■ 文档节选:

★ ★ ★ ★ ★

公元262年,西晋皇帝司马昭下令,将名士嵇康处以死刑。
三千太学生向朝廷请愿,请求赦免嵇康,并要拜嵇康为师。
嵇康的知识涵养和人格魅力,从这里可以看出。
《晋书》说嵇康:
“有奇才,远迈不群。身长七尺八寸,美词气,有风仪,而土木形骸,不自藻饰,人以为龙章凤姿,天质自然。”
《世说新语·容止》中写到:
“风姿特秀。见者叹曰:“萧萧肃肃,爽朗清举。”或云:“肃肃如松下风,高而徐引。”
山涛称赞他:
“嵇叔夜之为人也,岩岩若孤松之独立;其醉也,傀俄若玉山之将崩。”
就是这样一个人才与才华粹美的人,一个时代最值得骄傲的清贵俊才,要成为这个时代的牺牲品。
嵇康是需要死的。
朝廷需要用他的血,来震慑一个群体的人。
嵇康最高贵,最有名气。他的血,也最有震慑力。
嵇康拿起他的那架琴,面对数千上万前来为他送行的人们,从容不迫,弹奏了最后的《广陵散》。
曲调“纷披灿烂,戈矛纵横”,愤慨不屈的浩然之气,从琴弦上飞出。
“《广陵散》於今绝矣!”他慨然长叹,留下了最后一句话。
遭谗被害,引颈就戮,年仅三十九岁。
景元四年(263年),嵇康的好友吕安的妻子被吕安的兄长吕巽迷奸。吕安愤恨之下,欲状告吕巽。
嵇康与吕巽、吕安兄弟均有交往,故劝吕安不要揭发家丑,以保全门第清誉。
但吕巽害怕报复,先发制人,反而诬告吕安不孝,使得吕安被官府收捕。
不孝,就是死罪。
嵇康急忙出面为吕安作证。与嵇康素有恩怨的钟会,趁机向司马昭进言,陷害嵇康。
司马昭早有杀死嵇康之意,正等待机会网织罪名,于是一个“言论放荡,非毁典谟”的罪名,让嵇康赴死。
名教杀人于无形,就是这样残酷。
只要给你罗织罪名,就可以用正义的名义,让你无声无息,蒙冤死去。
还能让你洁白之躯,高洁之志,染上污淖。让同情你的人,无话可说。让不知道内情的人,跟着污蔑者一起对你进行痛骂指责。
反抗名教,最终为名教所杀。
自古以来,名教之祸,以嵇康的死,为一大标志。

★ ★ ★ ★ ★

■ 任务说明: 请把这篇关于嵇康的文章中以“嵇康急忙出面”开头的段落改写得更简短,并保留其主要事实。 只依据这篇关于嵇康的文章作答。

■ 所给资料:

★ ★ ★ ★ ★

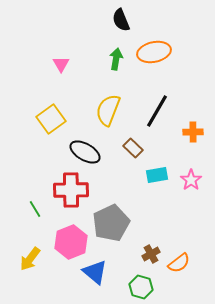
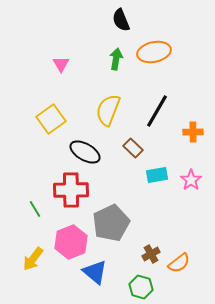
yellow arrow: moved 3 px right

★ ★ ★ ★ ★

■ 练习结果: 嵇康为吕安作证,与他素有恩怨的钟会借机向司马昭进言,陷害嵇康。